March 26, 2012 § Leave a comment
To hand Bill Black@ NC on the Financial Crisis Inquiry Commission (FCIC) which he describes thusly:
… the detailed finding of a huge investigative effort. The FCIC report explained repeatedly how the three “de’s” (deregulation, desupervision, and de facto decriminalization) had produced the criminogenic environment that drove the financial crisis. The FCIC report specifically condemned the “regulatory arbitrage” that the worst actors exploited by choosing to be (not very) regulated…
Hitting the counterfactual button he adds:— [ my highlighting ]

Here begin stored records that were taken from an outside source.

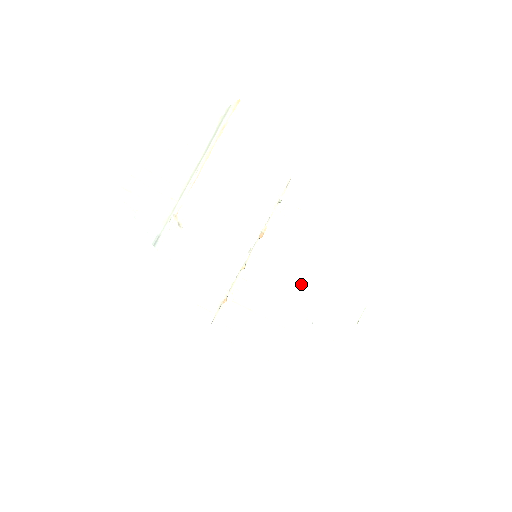
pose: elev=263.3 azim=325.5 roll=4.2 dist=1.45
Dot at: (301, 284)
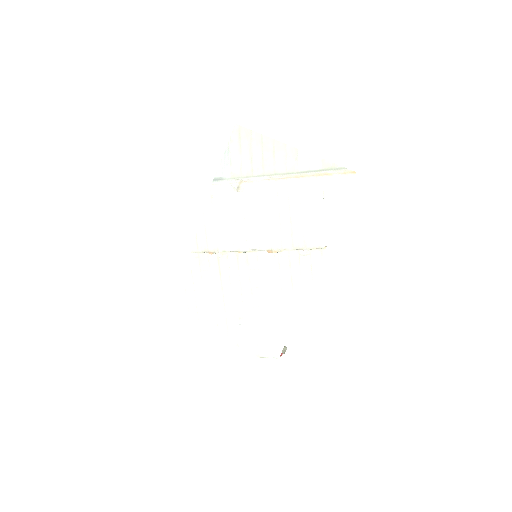
Dot at: (260, 300)
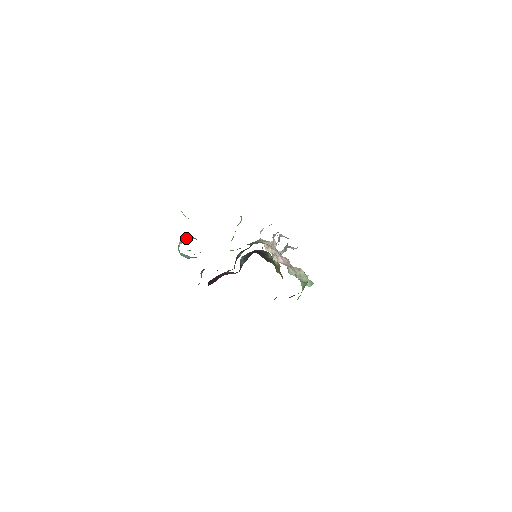
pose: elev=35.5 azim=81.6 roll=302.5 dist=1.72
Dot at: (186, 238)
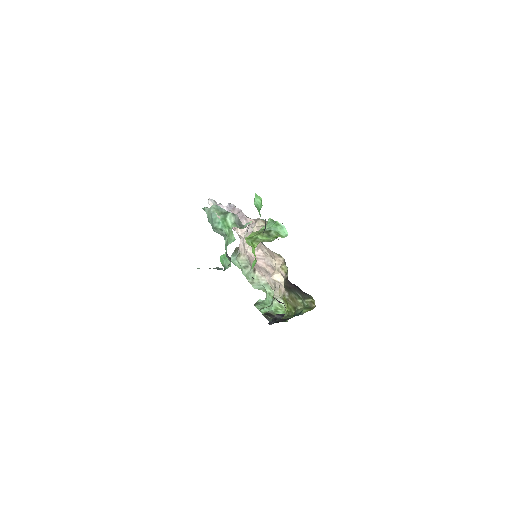
Dot at: (237, 220)
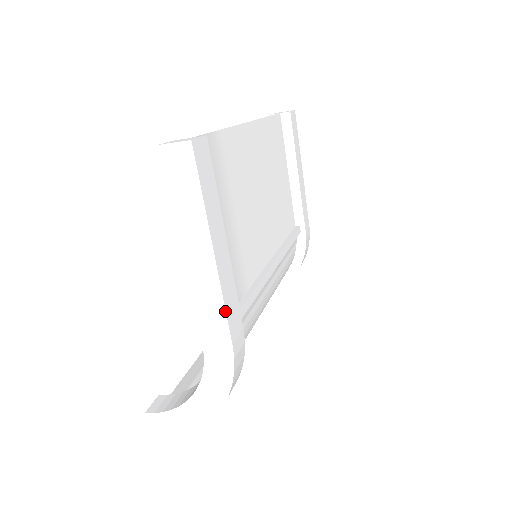
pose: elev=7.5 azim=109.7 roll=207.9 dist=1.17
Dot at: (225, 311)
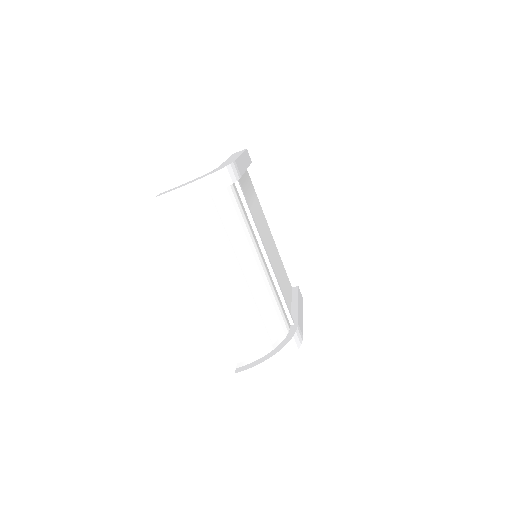
Dot at: (237, 158)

The unique aspect about this crisis is that it is the first one in modern U.S. history in which the CEOs directing the control frauds that caused the crisis have done so with complete impunity from the criminal laws and near impunity from civil suits and enforcement actions. The worst, most destructive fraudulent CEOs have been allowed to become and remain wealthy through their frauds even though several of them caused greater losses than the entire S&L debacle. The worst fraudulent CEOs who led the prior epidemics of accounting control fraud that drove the S&L debacle and the Enron-era crisis were prosecuted. Not a single elite CEO from Wall Street or the largest fraudulent lenders has even been charged with fraud arising from such loans even though they, collectively, made over two million fraudulent loans in 2006.
Insightfully he tells us:—
Even the Dallas Fed’s most senior economist and President – and the Dallas Fed has been the leading opponent of financial regulation – now agrees that effective regulation is essential to strong financial markets.